# What is the best Thermometer



## jmedic25 (Aug 22, 2007)

Calling all smokers.  I am looking to buy a good therm for smoking and grilling.  I would love to have one with the fancy remote unit. (Oregon Scientific model AW131) I am most concerned with accuracy.  Also I am leaning away from a regular probe therm. cause I hate repeatadly opening my smoker nearing the end of a cook.  So I need some help from ya'll.

Thanks,
Justin


P.S.  This is for the meat not the smoker itself


----------



## richoso1 (Aug 22, 2007)

I hope I understood you correctly.
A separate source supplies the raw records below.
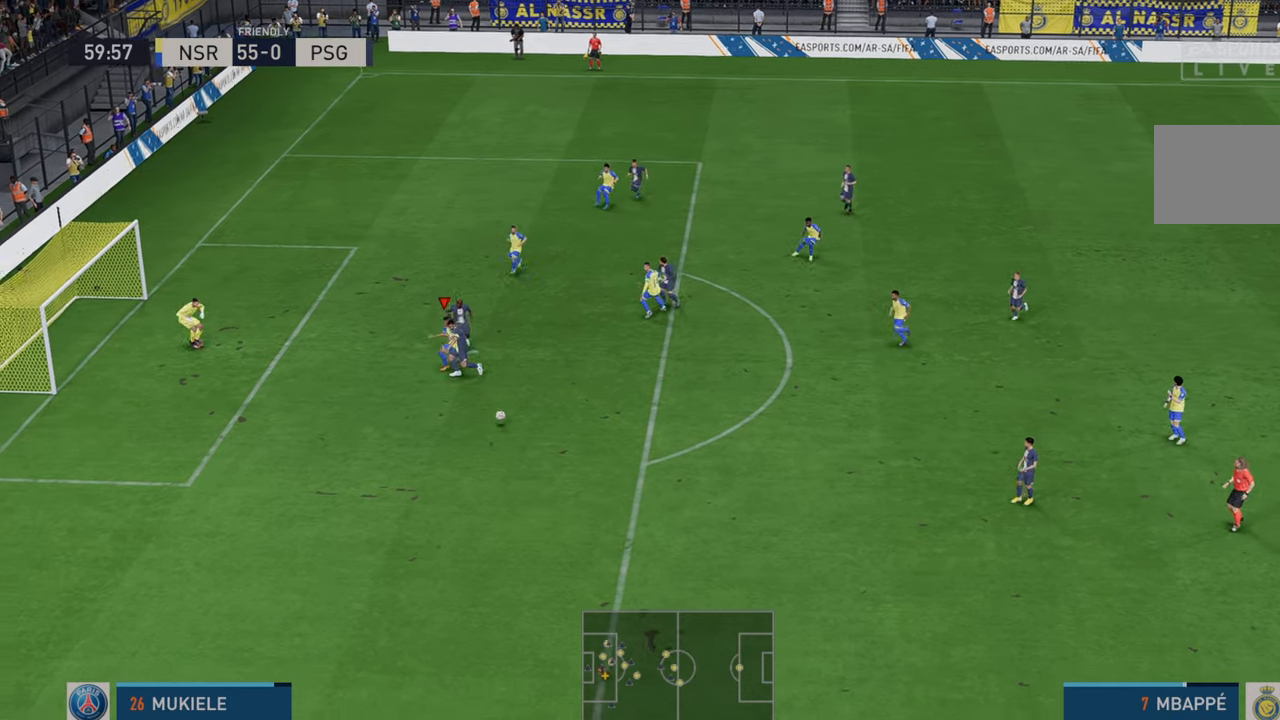
{"buttons": ["R2"], "left_stick": "down-left", "right_stick": "center", "events": [[300, "R2", "down"]]}
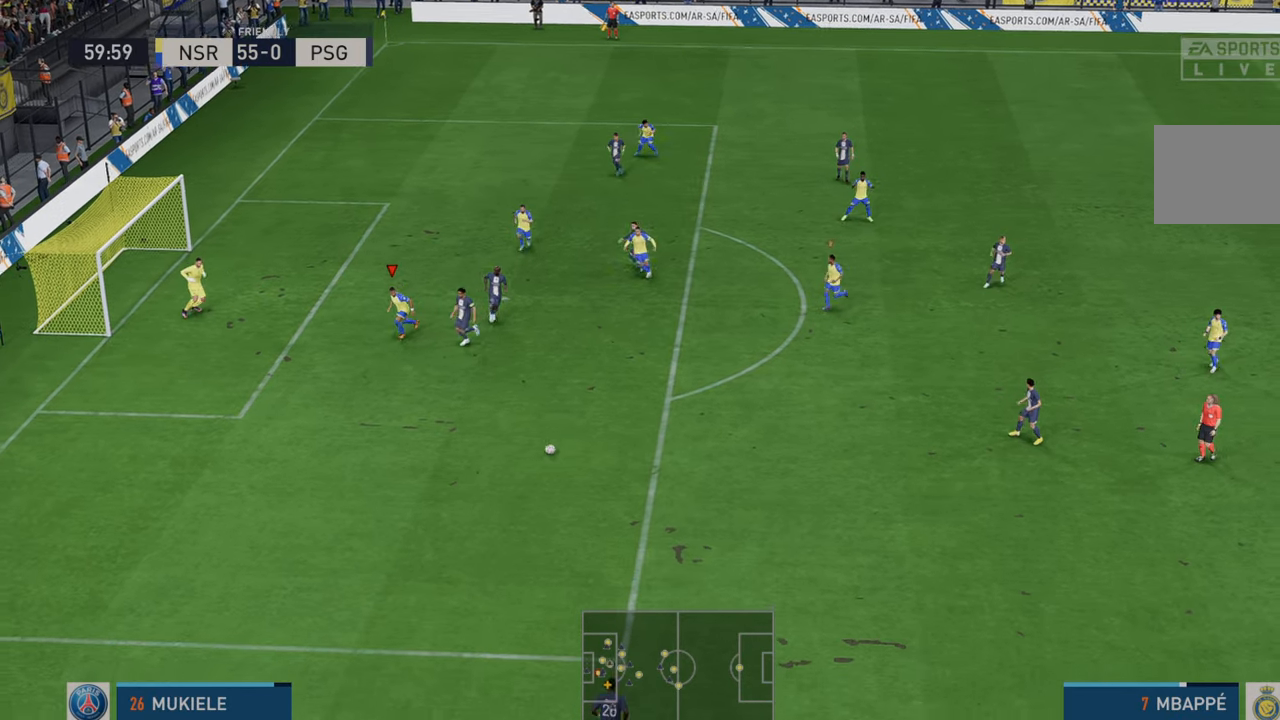
{"buttons": ["R2"], "left_stick": "down", "right_stick": "center", "events": [[167, "left_stick", "down"]]}
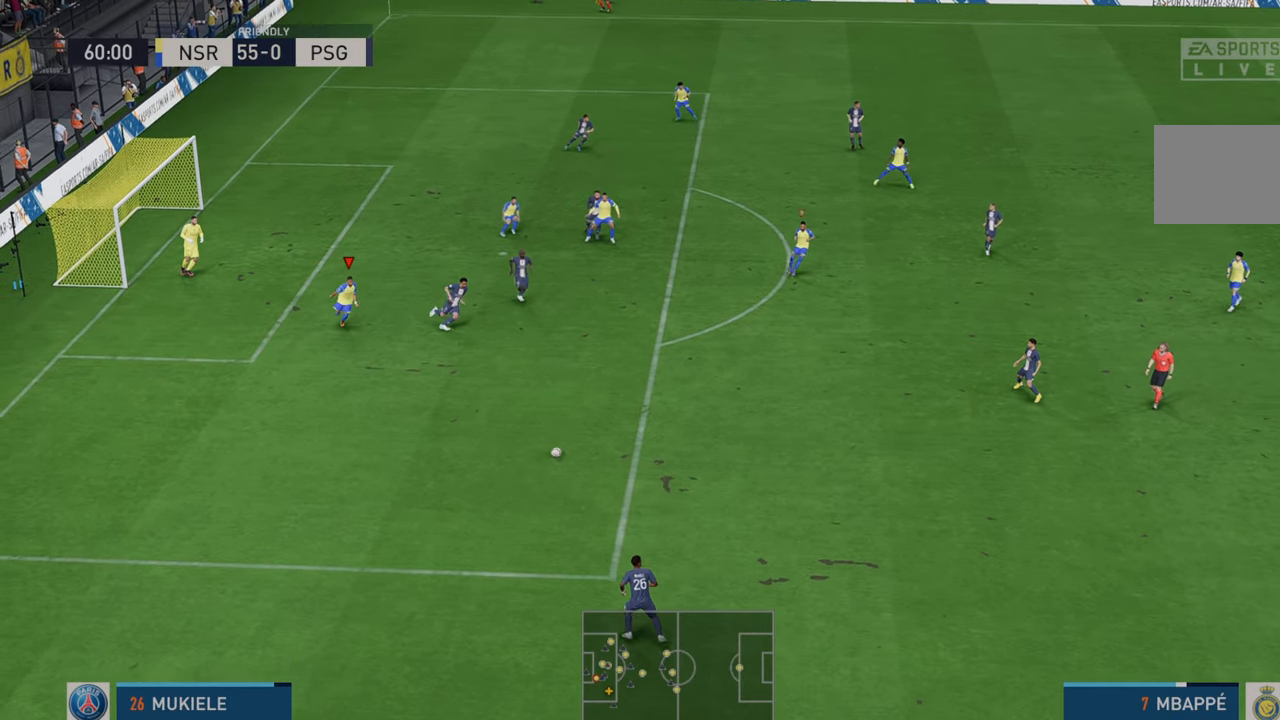
{"buttons": ["R2"], "left_stick": "center", "right_stick": "center", "events": [[67, "left_stick", "down-right"], [417, "left_stick", "center"]]}
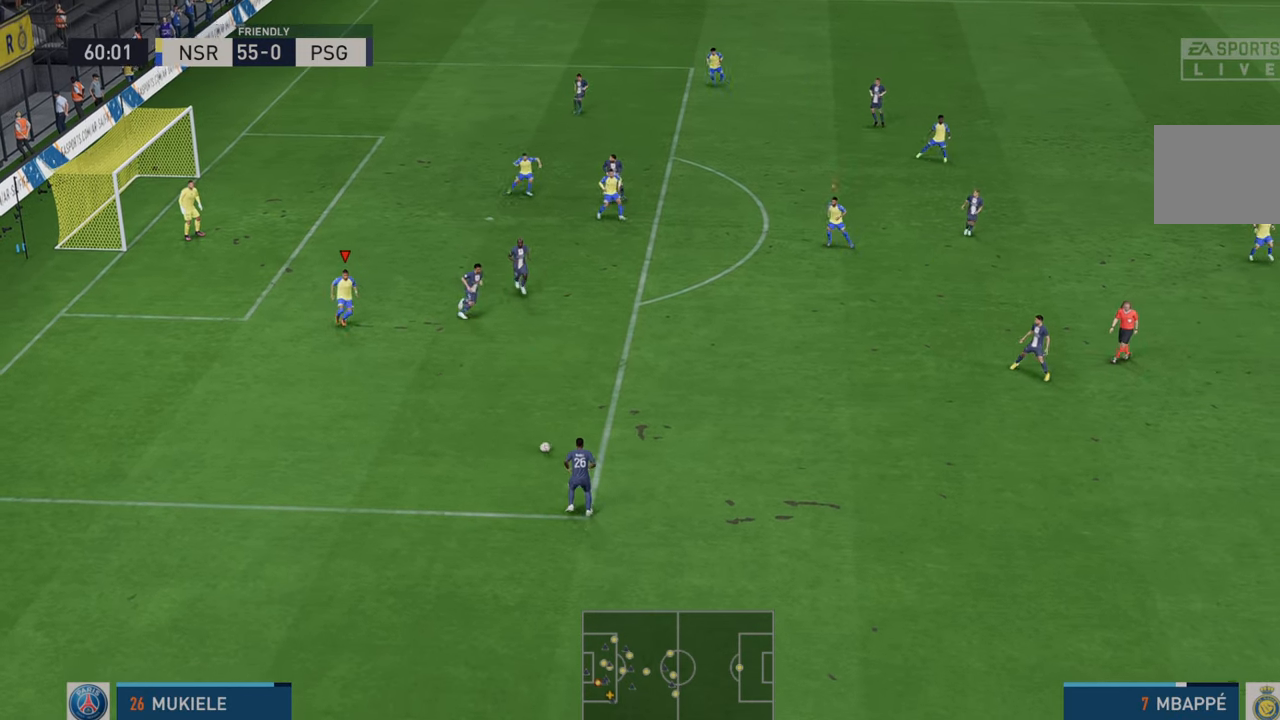
{"buttons": ["R2"], "left_stick": "right", "right_stick": "center", "events": [[133, "left_stick", "right"]]}
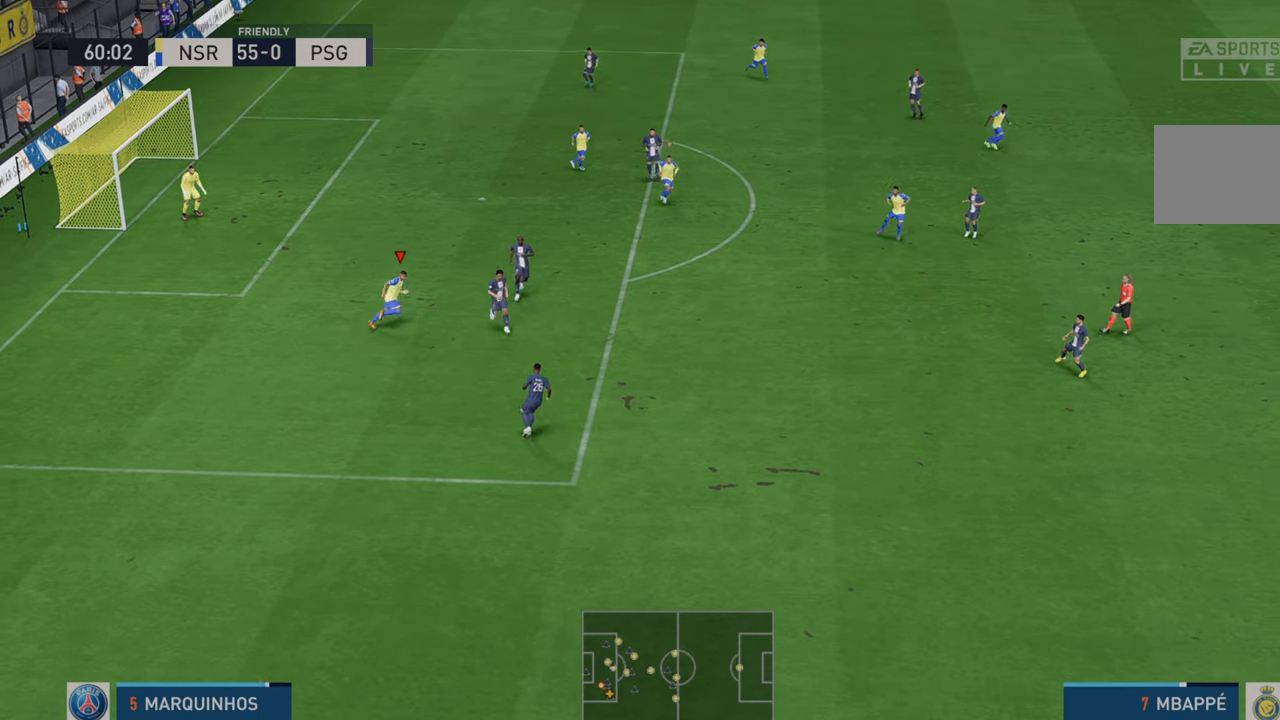
{"buttons": ["R2"], "left_stick": "right", "right_stick": "center", "events": []}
If you're looking for a meat therm, there are several that use a wire attached (unless it is a remote) to the probe that should be in the meat and reading the cooking temp. With the probe wire outside of the smoker, the processing unit will tell you the current temp of the meat. All without opening your smoker. I hope I read you correctly.


----------



## vulcan75001 (Aug 22, 2007)

Justin..
Can't tell ya anything about the aw131, cause I can't find any up in this area...but I do use the maverick et73...is a remote unit.. has two probes...1 for the smoker and 1 for the meat...transmit range is decent.. and the one I have had for over a year now is still pretty accurate...Good luck..


----------



## starsfaninco (Aug 22, 2007)

Here here,  IMO, I think you left out the best 'smoker oriented' thermometer around.  The ET-73 is absolutely a must for any pitmaster.


----------



## jmedic25 (Aug 22, 2007)

Your right after reading my post, is confusing.  What is the best wirless therm in yall's opinion.  
Justin


----------